SOURCE MATERIAL START
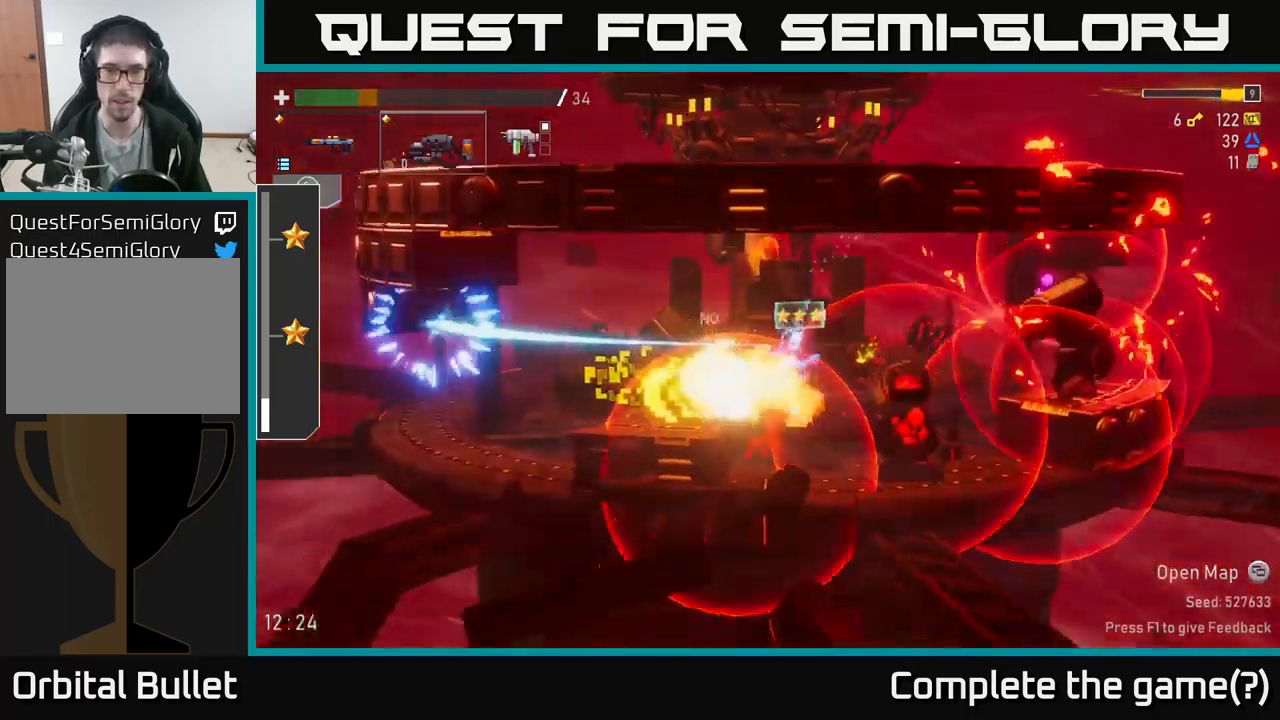
{"dt_ms": 500, "buttons": [], "left_stick": "up-left", "right_stick": "center", "events": [[34, "left_stick", "left"], [84, "A", "down"], [100, "X", "up"], [267, "A", "up"], [267, "left_stick", "up-left"], [350, "A", "down"], [417, "X", "down"], [467, "A", "up"], [500, "X", "up"]]}
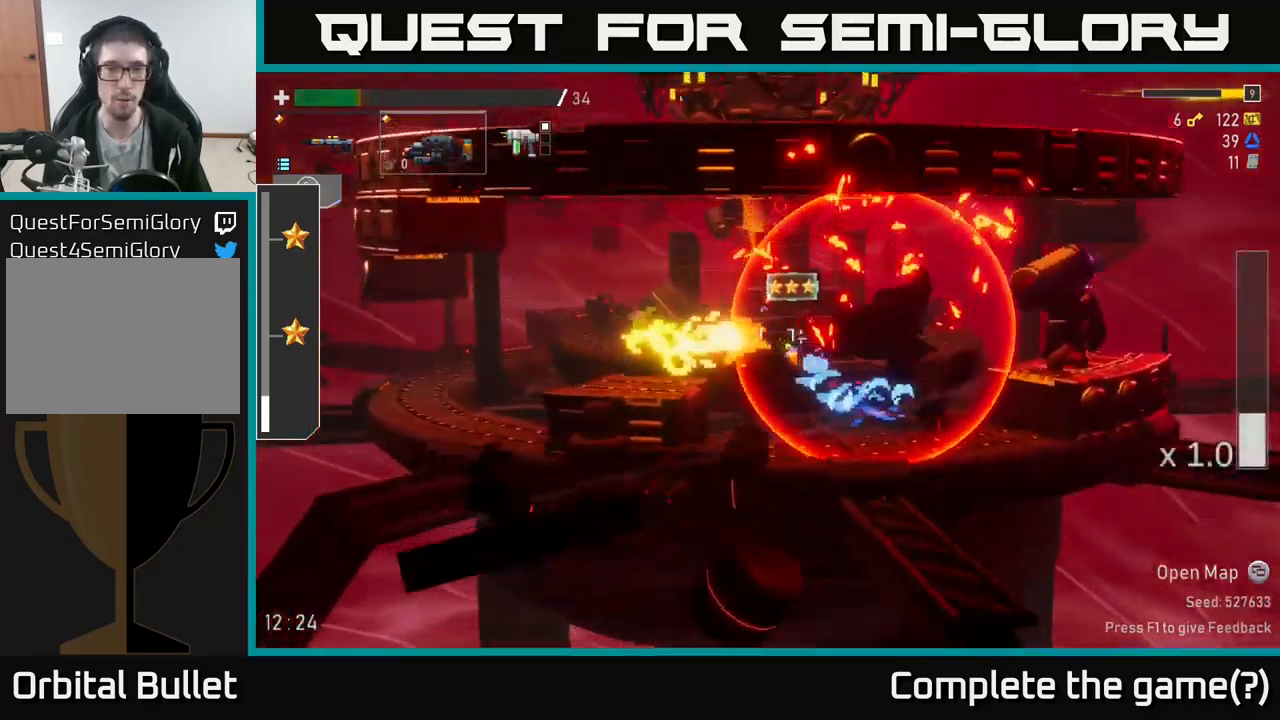
{"dt_ms": 500, "buttons": [], "left_stick": "left", "right_stick": "center", "events": [[217, "A", "down"], [267, "left_stick", "left"], [300, "A", "up"]]}
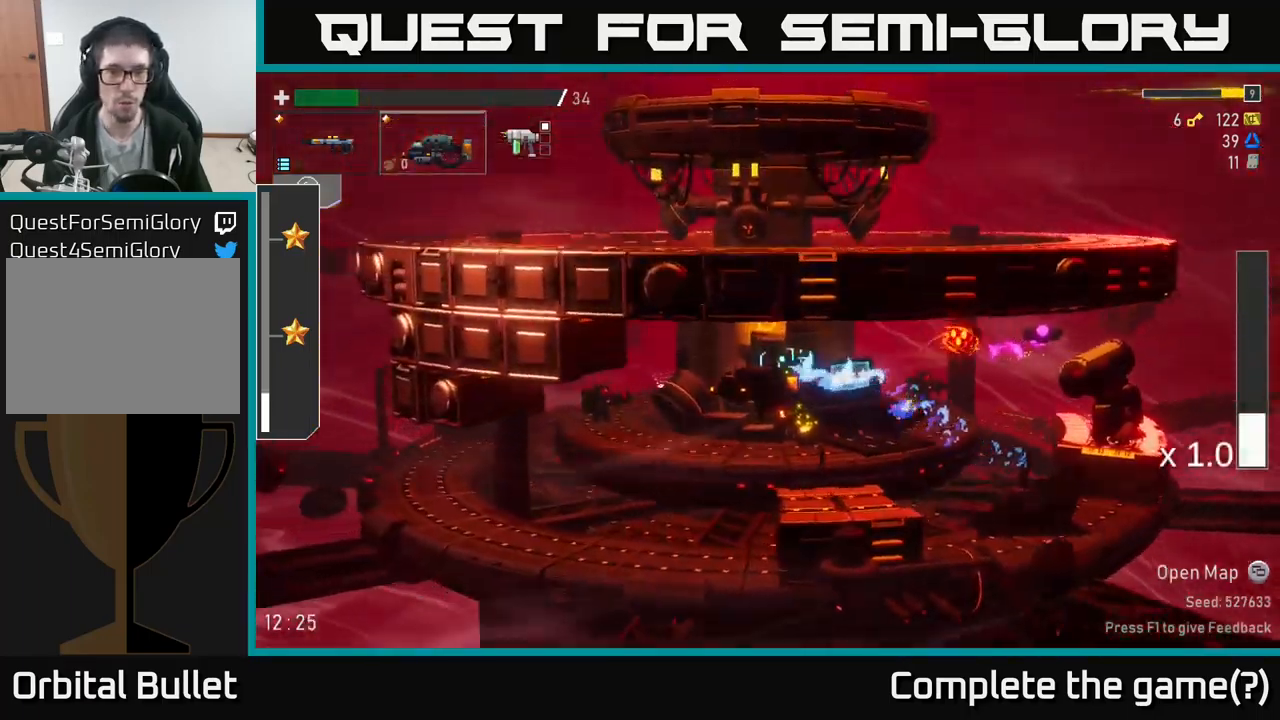
{"dt_ms": 500, "buttons": [], "left_stick": "left", "right_stick": "center", "events": [[17, "X", "down"], [167, "X", "up"]]}
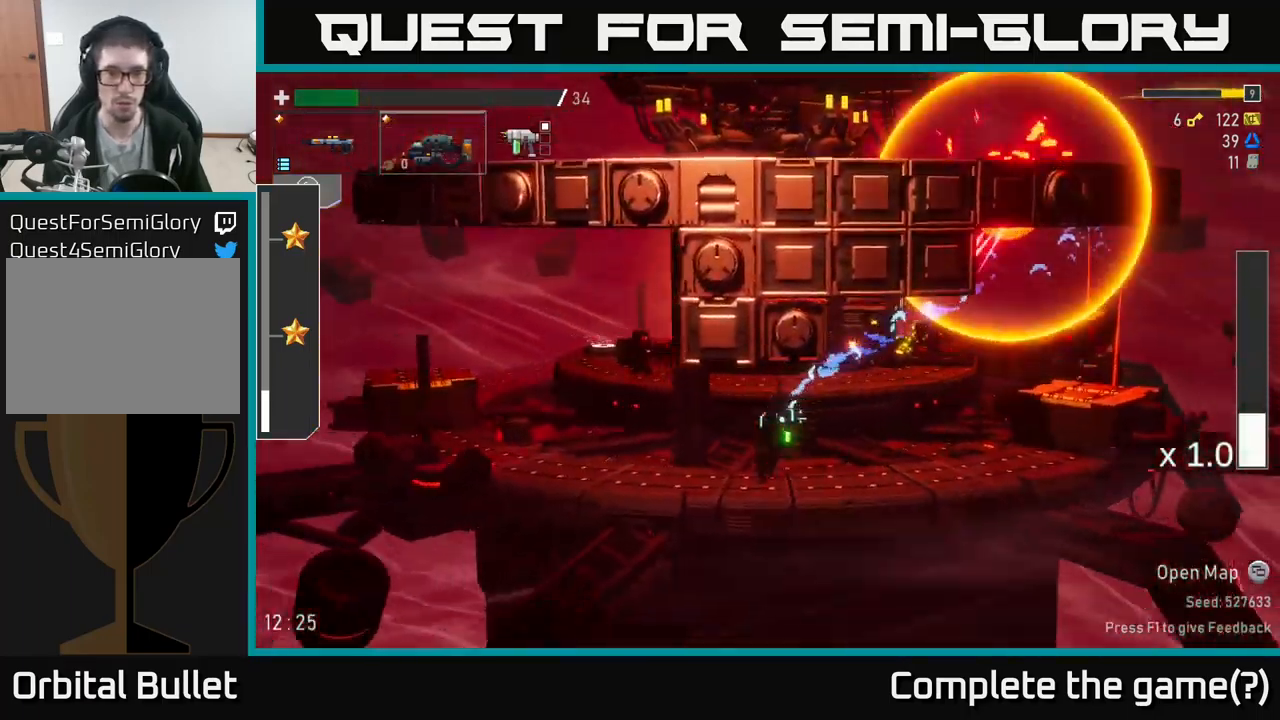
{"dt_ms": 984, "buttons": [], "left_stick": "left", "right_stick": "center"}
SOURCE MATERIAL END
_TASK PROMPT_.
In your answer, give every line of the listing above exactly, and do not include the images.

_TASK SOLUTION_.
{"dt_ms": 500, "buttons": [], "left_stick": "up-left", "right_stick": "center", "events": [[34, "left_stick", "left"], [84, "A", "down"], [100, "X", "up"], [267, "A", "up"], [267, "left_stick", "up-left"], [350, "A", "down"], [417, "X", "down"], [467, "A", "up"], [500, "X", "up"]]}
{"dt_ms": 500, "buttons": [], "left_stick": "left", "right_stick": "center", "events": [[217, "A", "down"], [267, "left_stick", "left"], [300, "A", "up"]]}
{"dt_ms": 500, "buttons": [], "left_stick": "left", "right_stick": "center", "events": [[17, "X", "down"], [167, "X", "up"]]}
{"dt_ms": 984, "buttons": [], "left_stick": "left", "right_stick": "center"}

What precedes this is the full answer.